God offers Abraham a covenant for himself and for all his descendants physical and spiritual. God will bless Abraham’s descendants, and they will be rulers of nations.  Abraham received tis covenant in faith. “Then Abram fell on his face.” He prostrated himself in faith and obedience before the Lord.

In the Holy Land from November to February the rain clouds blow east from the Mediterranean Sea. On average 24 inches of rain fall each year. (Boone gets 52 inches.) Most of the rain falls west of the central ridge where Jerusalem sits. East is a steep escarpment down to the central valley of the Jordan and Dead Sea – 4,000 feet in 14 miles. Little rain falls there. But the rock formations bring some of the water that falls in the west through the limestone to springs and pools to the east. The Dead Sea has so much salt and minerals that swimmers can lie on their back, put chin up and all four hands and feet in the air. “Father Abraham had many sons . . . .”  Four yards from the edge of the Dead Sea is a fresh water swimming pool.  This is sheep and goat country, nomad country. Flocks move from spring to spring, well to well. Scholars think Abraham was a nomad chieftain, living in a big tent. The bible stories about Abraham fit into the Middle Bronze Age, about 1800 to 1500 years before Christ.

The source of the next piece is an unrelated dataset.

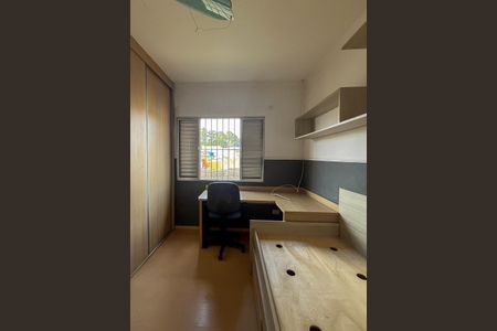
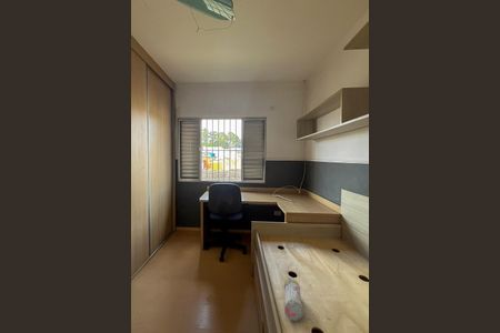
+ pencil case [283,278,304,322]
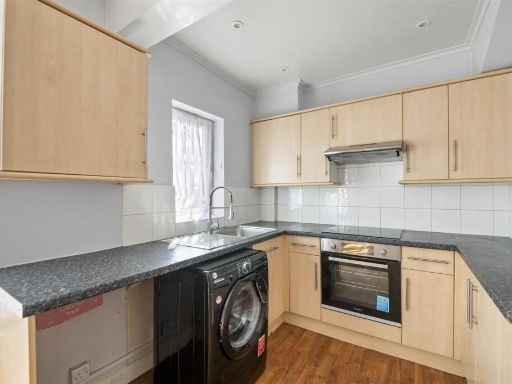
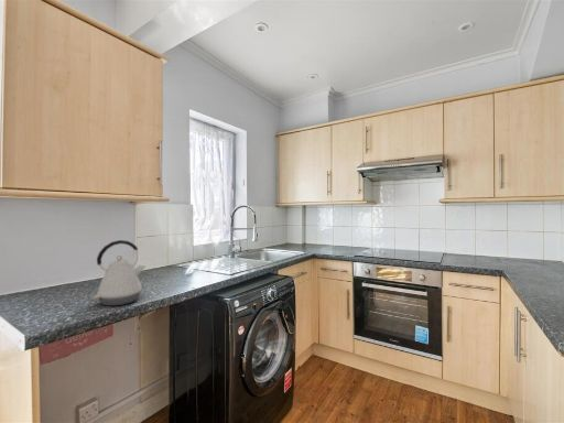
+ kettle [93,239,147,306]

Abraham received God’s offer of blessing with faith and trust. St. Paul reminds us, “The promise that he would inherit the world” came to Abraham “through the righteousness of faith.”  It is not what Abraham did, but what God does. God offered the covenant to Abraham not based on what Abraham did, but what God does. God offered, “I will make my covenant between me and you, and will make you exceedingly numerous. . . . You shall be the ancestor of a multitude of nations .” The covenant with Abraham and his descendants was God’s free gift of a relationship.

Abraham had a choice. He could have rejected God’s offer. But Abraham fell on his face in worship and acceptance. Sarah first doubted and then accepted God’s offer of a son.

God offers us in Jesus Christ the same covenant of relationship that he offered Abraham. We don’t have to be 99 years old; we don’t have to be childless; we don’t have to be a nomad herder of sheep and goats in the Holy Land. We are who we are; where we are, in the present time. We don’t have to fall prostrate.  We have simply to open our hands and our hearts to receive God’s love, and to allow that love to fill us, and cleanse us of sin, and give us the truth and power of the Holy Spirit to love and serve God, this day, and for the rest of our lives.

Father Abraham had many sons. Many sons had Father Abraham. I am one of them and so are you, So let's all praise the Lord.  Right arm, then left arm, right foot, left foot, chin up, turn around – love and serve! Amen.